(RECORDS PROVIDED Opens)

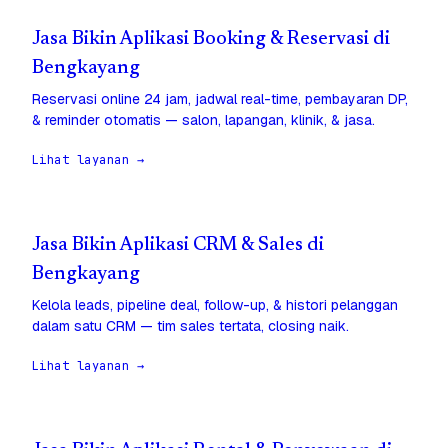
Jasa Bikin Aplikasi Booking & Reservasi di
Bengkayang
Reservasi online 24 jam, jadwal real-time, pembayaran DP,
& reminder otomatis — salon, lapangan, klinik, & jasa.
Lihat layanan →
Jasa Bikin Aplikasi CRM & Sales di
Bengkayang
Kelola leads, pipeline deal, follow-up, & histori pelanggan
dalam satu CRM — tim sales tertata, closing naik.
Lihat layanan →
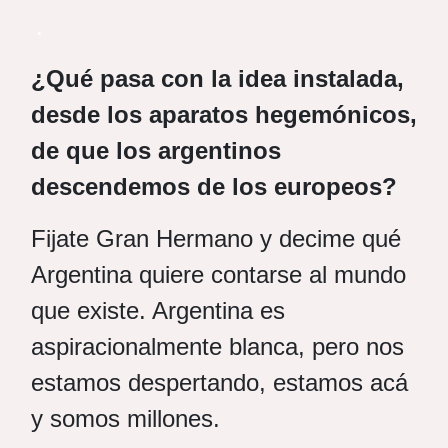
.
¿Qué pasa con la idea instalada,
desde los aparatos hegemónicos,
de que los argentinos
descendemos de los europeos?
Fijate Gran Hermano y decime qué
Argentina quiere contarse al mundo
que existe. Argentina es
aspiracionalmente blanca, pero nos
estamos despertando, estamos acá
y somos millones.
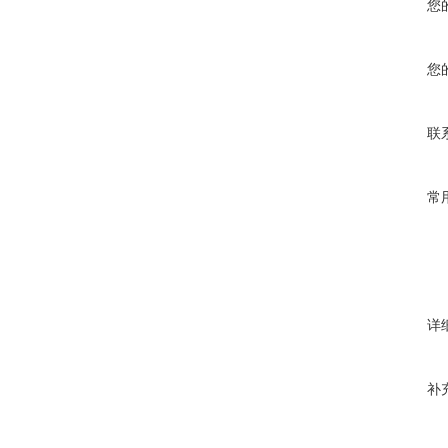
您
您
联
常
详
补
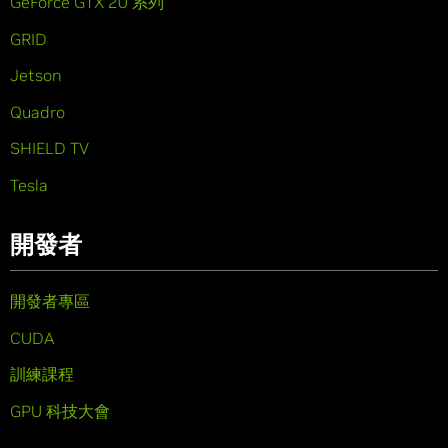
GeForce GTX 20 系列
GRID
Jetson
Quadro
SHIELD TV
Tesla
開發者
開發者專區
CUDA
訓練課程
GPU 科技大會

(RECORDS PROVIDED Closes)

WORK ITEM: Quote, please, every line of the material above from its start through the line that has "Kelola leads, pipeline", reproducing the words exactly and dropping any images.

TASK SOLUTION:
Jasa Bikin Aplikasi Booking & Reservasi di
Bengkayang
Reservasi online 24 jam, jadwal real-time, pembayaran DP,
& reminder otomatis — salon, lapangan, klinik, & jasa.
Lihat layanan →
Jasa Bikin Aplikasi CRM & Sales di
Bengkayang
Kelola leads, pipeline deal, follow-up, & histori pelanggan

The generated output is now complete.